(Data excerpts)
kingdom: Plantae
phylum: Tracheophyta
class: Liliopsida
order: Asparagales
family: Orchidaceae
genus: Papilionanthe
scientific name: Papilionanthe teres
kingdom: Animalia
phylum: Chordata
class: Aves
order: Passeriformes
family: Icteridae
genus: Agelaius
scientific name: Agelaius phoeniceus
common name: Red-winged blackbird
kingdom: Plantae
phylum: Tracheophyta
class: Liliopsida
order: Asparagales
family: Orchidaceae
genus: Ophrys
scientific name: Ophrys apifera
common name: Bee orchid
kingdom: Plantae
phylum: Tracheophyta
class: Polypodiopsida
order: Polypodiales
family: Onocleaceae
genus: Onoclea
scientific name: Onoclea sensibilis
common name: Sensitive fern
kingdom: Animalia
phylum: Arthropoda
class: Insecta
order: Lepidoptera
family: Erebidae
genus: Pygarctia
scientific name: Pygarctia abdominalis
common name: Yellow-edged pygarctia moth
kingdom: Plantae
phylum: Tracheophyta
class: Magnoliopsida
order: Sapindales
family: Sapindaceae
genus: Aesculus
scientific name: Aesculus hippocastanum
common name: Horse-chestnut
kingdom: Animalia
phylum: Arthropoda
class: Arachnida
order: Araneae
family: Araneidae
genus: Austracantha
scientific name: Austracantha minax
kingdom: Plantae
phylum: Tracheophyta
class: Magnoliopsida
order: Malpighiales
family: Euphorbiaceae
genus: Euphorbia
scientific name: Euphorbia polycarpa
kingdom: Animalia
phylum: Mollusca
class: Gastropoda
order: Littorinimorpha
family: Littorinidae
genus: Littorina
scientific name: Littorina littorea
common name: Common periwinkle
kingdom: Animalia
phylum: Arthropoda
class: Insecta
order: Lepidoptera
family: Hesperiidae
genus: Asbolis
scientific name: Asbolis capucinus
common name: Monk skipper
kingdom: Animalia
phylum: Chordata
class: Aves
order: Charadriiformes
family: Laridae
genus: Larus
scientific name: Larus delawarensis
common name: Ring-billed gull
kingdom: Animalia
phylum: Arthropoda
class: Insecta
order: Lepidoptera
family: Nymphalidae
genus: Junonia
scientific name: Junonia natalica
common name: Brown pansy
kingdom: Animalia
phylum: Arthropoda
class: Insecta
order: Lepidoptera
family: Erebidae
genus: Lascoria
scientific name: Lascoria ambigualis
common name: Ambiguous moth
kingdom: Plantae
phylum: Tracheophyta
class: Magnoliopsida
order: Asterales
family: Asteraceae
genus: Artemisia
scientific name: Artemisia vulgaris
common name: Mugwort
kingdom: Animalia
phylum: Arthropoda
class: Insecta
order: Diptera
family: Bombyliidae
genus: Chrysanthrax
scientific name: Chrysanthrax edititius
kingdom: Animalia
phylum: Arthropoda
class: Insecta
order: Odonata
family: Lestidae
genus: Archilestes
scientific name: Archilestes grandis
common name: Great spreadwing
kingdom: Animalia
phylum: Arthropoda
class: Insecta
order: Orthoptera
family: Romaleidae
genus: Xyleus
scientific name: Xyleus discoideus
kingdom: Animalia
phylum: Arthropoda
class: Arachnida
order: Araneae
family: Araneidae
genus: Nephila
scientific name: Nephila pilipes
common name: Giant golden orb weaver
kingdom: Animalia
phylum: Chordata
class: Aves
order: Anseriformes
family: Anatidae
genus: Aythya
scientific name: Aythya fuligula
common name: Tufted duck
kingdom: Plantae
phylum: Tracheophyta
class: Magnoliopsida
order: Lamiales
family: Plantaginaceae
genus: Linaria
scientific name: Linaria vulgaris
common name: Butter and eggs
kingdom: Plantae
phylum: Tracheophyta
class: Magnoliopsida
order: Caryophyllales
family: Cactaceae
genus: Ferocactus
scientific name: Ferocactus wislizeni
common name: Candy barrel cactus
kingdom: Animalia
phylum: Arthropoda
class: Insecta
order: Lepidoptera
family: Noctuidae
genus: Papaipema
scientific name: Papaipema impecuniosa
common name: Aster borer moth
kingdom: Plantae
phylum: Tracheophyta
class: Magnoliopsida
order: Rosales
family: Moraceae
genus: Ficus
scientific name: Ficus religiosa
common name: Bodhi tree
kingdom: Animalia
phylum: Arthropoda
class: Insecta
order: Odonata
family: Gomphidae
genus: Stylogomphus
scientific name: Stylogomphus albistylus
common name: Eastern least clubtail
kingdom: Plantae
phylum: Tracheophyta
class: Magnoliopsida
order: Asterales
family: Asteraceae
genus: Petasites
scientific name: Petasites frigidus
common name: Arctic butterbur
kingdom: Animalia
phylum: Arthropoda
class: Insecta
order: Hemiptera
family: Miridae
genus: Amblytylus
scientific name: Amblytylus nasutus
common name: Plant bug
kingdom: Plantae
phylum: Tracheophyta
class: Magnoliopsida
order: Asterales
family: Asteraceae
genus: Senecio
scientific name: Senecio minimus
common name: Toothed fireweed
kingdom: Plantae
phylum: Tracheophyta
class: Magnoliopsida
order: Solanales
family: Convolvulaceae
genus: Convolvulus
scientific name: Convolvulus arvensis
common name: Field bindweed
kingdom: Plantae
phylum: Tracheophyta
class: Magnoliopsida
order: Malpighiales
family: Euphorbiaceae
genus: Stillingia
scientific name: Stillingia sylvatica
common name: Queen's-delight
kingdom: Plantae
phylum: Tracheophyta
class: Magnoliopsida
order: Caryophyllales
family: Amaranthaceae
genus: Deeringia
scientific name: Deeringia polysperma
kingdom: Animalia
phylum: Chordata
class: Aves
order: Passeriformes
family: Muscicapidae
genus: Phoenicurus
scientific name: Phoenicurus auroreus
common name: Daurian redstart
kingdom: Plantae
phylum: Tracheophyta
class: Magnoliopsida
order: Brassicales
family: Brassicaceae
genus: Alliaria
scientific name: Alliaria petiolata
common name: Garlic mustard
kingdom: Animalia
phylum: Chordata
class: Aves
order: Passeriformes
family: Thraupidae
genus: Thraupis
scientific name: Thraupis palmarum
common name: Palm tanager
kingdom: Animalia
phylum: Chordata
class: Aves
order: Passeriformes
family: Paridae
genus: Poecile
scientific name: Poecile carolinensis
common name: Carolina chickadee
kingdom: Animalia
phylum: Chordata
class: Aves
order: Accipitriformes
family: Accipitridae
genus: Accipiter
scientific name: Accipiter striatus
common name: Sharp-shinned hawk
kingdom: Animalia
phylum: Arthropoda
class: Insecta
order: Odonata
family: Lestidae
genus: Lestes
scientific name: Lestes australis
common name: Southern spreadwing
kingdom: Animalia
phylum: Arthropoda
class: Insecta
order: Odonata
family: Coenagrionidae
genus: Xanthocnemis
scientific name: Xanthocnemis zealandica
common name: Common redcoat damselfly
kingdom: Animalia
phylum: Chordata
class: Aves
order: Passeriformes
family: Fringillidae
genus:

* TASK DESCRIPTION *
Retype the stretch of the material from the line containing "common name: Ring-billed gull" through the line containing "common name: Butter and eggs", both included, with no changes.

* OUTPUT FOR THIS TASK *
common name: Ring-billed gull
kingdom: Animalia
phylum: Arthropoda
class: Insecta
order: Lepidoptera
family: Nymphalidae
genus: Junonia
scientific name: Junonia natalica
common name: Brown pansy
kingdom: Animalia
phylum: Arthropoda
class: Insecta
order: Lepidoptera
family: Erebidae
genus: Lascoria
scientific name: Lascoria ambigualis
common name: Ambiguous moth
kingdom: Plantae
phylum: Tracheophyta
class: Magnoliopsida
order: Asterales
family: Asteraceae
genus: Artemisia
scientific name: Artemisia vulgaris
common name: Mugwort
kingdom: Animalia
phylum: Arthropoda
class: Insecta
order: Diptera
family: Bombyliidae
genus: Chrysanthrax
scientific name: Chrysanthrax edititius
kingdom: Animalia
phylum: Arthropoda
class: Insecta
order: Odonata
family: Lestidae
genus: Archilestes
scientific name: Archilestes grandis
common name: Great spreadwing
kingdom: Animalia
phylum: Arthropoda
class: Insecta
order: Orthoptera
family: Romaleidae
genus: Xyleus
scientific name: Xyleus discoideus
kingdom: Animalia
phylum: Arthropoda
class: Arachnida
order: Araneae
family: Araneidae
genus: Nephila
scientific name: Nephila pilipes
common name: Giant golden orb weaver
kingdom: Animalia
phylum: Chordata
class: Aves
order: Anseriformes
family: Anatidae
genus: Aythya
scientific name: Aythya fuligula
common name: Tufted duck
kingdom: Plantae
phylum: Tracheophyta
class: Magnoliopsida
order: Lamiales
family: Plantaginaceae
genus: Linaria
scientific name: Linaria vulgaris
common name: Butter and eggs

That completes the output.